How you treat chronic dry eye depends on the severity of the disease. Learn more, so you can get your best friend on the road to feeling better.
The goal of all treatments for KCS is to restore your dog’s tear function to normal levels. The method used depends upon the severity of the disease. The first step, however, is usually to determine if there is any underlying condition that needs to be treated. For instance, your veterinarian may need to discontinue medications that could be causing your pet’s dry eyes. Systemic disease such as hypothyroidism, which could contribute to the problem, must also be managed.
Your veterinarian may not be able to determine the cause of your pet’s dry eyes (or at least may not be able to pinpoint the source immediately). However, you can provide your dog with some immediate relief by administering artificial tears. This solution will need to be applied multiple times each day, which can be a challenge for pet owners.

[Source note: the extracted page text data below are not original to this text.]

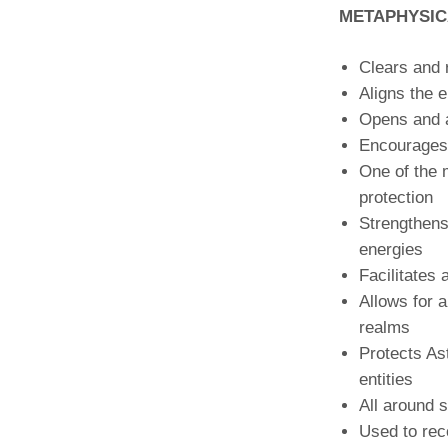
METAPHYSIC
Clears and 
Aligns the 
Opens and 
Encourages 
One of the 
protection
Strengthens
energies
Facilitates 
Allows for a
realms
Protects As
entities
All around s
Used to rec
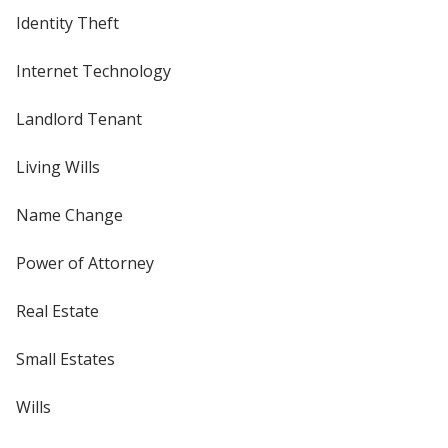
Identity Theft
Internet Technology
Landlord Tenant
Living Wills
Name Change
Power of Attorney
Real Estate
Small Estates
Wills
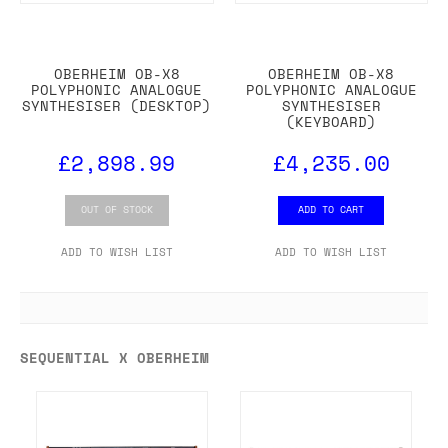
OBERHEIM OB-X8
OBERHEIM OB-X8
POLYPHONIC ANALOGUE
POLYPHONIC ANALOGUE
SYNTHESISER (DESKTOP)
SYNTHESISER
(KEYBOARD)
£2,898.99
£4,235.00
OUT OF STOCK
ADD TO CART
ADD TO WISH LIST
ADD TO WISH LIST
SEQUENTIAL X OBERHEIM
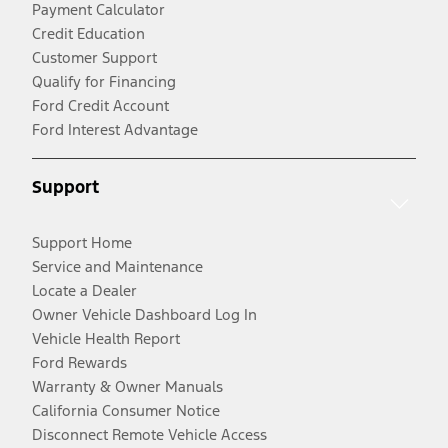
Payment Calculator
Credit Education
Customer Support
Qualify for Financing
Ford Credit Account
Ford Interest Advantage
Support
Support Home
Service and Maintenance
Locate a Dealer
Owner Vehicle Dashboard Log In
Vehicle Health Report
Ford Rewards
Warranty & Owner Manuals
California Consumer Notice
Disconnect Remote Vehicle Access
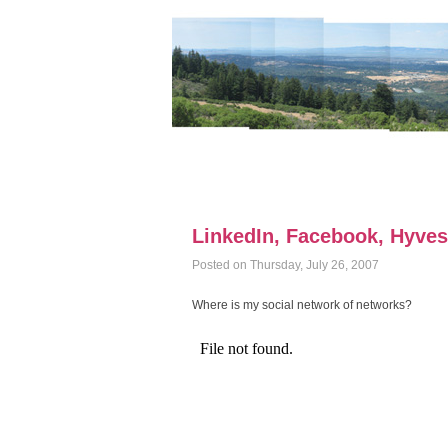
LinkedIn, Facebook, Hyves (
Posted on Thursday, July 26, 2007
Where is my social network of networks?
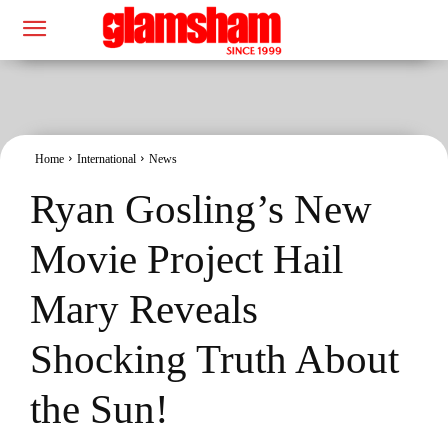
Home
International
News
Ryan Gosling’s New
Movie Project Hail
Mary Reveals
Shocking Truth About
the Sun!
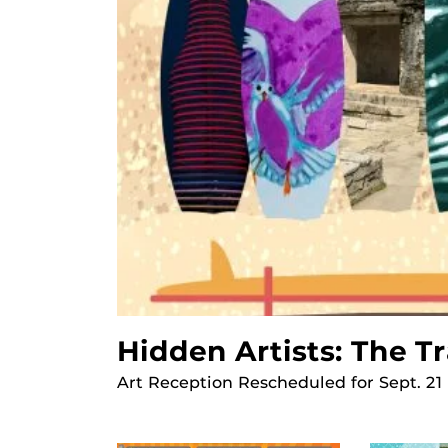
Hidden Artists: The T
Art Reception Rescheduled for Sept. 21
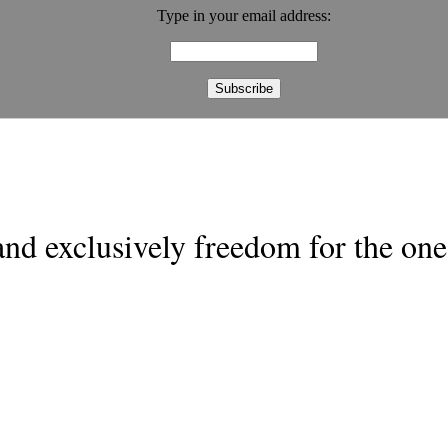
Type in your email address:
nd exclusively freedom for the one 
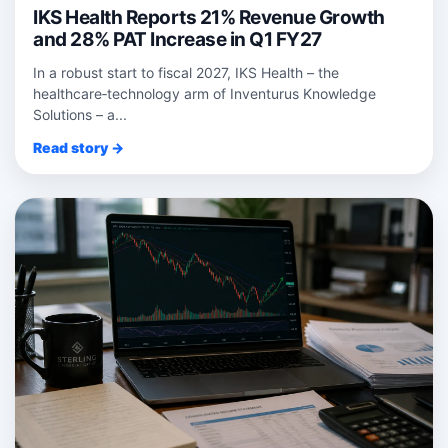
IKS Health Reports 21% Revenue Growth
and 28% PAT Increase in Q1 FY27
In a robust start to fiscal 2027, IKS Health – the
healthcare‑technology arm of Inventurus Knowledge
Solutions – a...
Read story →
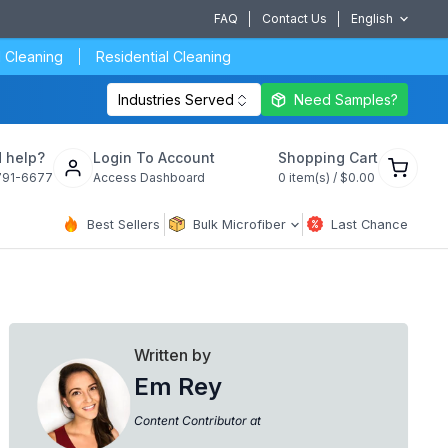
FAQ
Contact Us
English
 Cleaning
Residential Cleaning
Industries Served
Need Samples?
View
 help?
Login To Account
Shopping Cart
cart
791-6677
Access Dashboard
0
item(s) /
$0.00
Best Sellers
Bulk Microfiber
Last Chance
Written by
Em Rey
Content Contributor at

Other treatments are aimed at eventually re-establishing normal tear flow. To achieve this, your veterinarian may treat your dog with one of the following medications:
- Cyclosporine ointment, an immunosuppressive drug that may suppress the autoimmune response that is associated with many instances of KCS
- Antibiotic ointment or drops to clear up a corneal ulcer or secondary infections
- A corticosteroid often given in combination with an antibiotic such as tobramycin. Corticosteroids, such as Prednisolone Acetate, can reduce inflammation but must be used with caution since they can get in the way of healing ulcers or facial sores resulting from KCS
In some severe cases that do not respond to medication your veterinarian may perform a parotid duct transposition. In this procedure, a saliva duct from the mouth is transplanted into the lining of the eye. Whenever saliva is produced in the mouth, it will also be released in the eye as well, keeping the eye lubricated and clean.
Home Care and Prevention
Caring for a dog with KCS requires a great deal of patience and careful attention. You will need to keep the eyes free of discharge, which can often be hard to remove. You may also need to apply artificial tear drops or ointment regularly throughout the day. Although, hopefully the use of those drops and ointments will only be needed until tear flow can be restored.
This information is for informational purposes only and is not meant as a substitute for the professional advice of, or diagnosis or treatment by, your veterinarian with respect to your pet. It has, however, been verified by a licensed veterinarian for accuracy.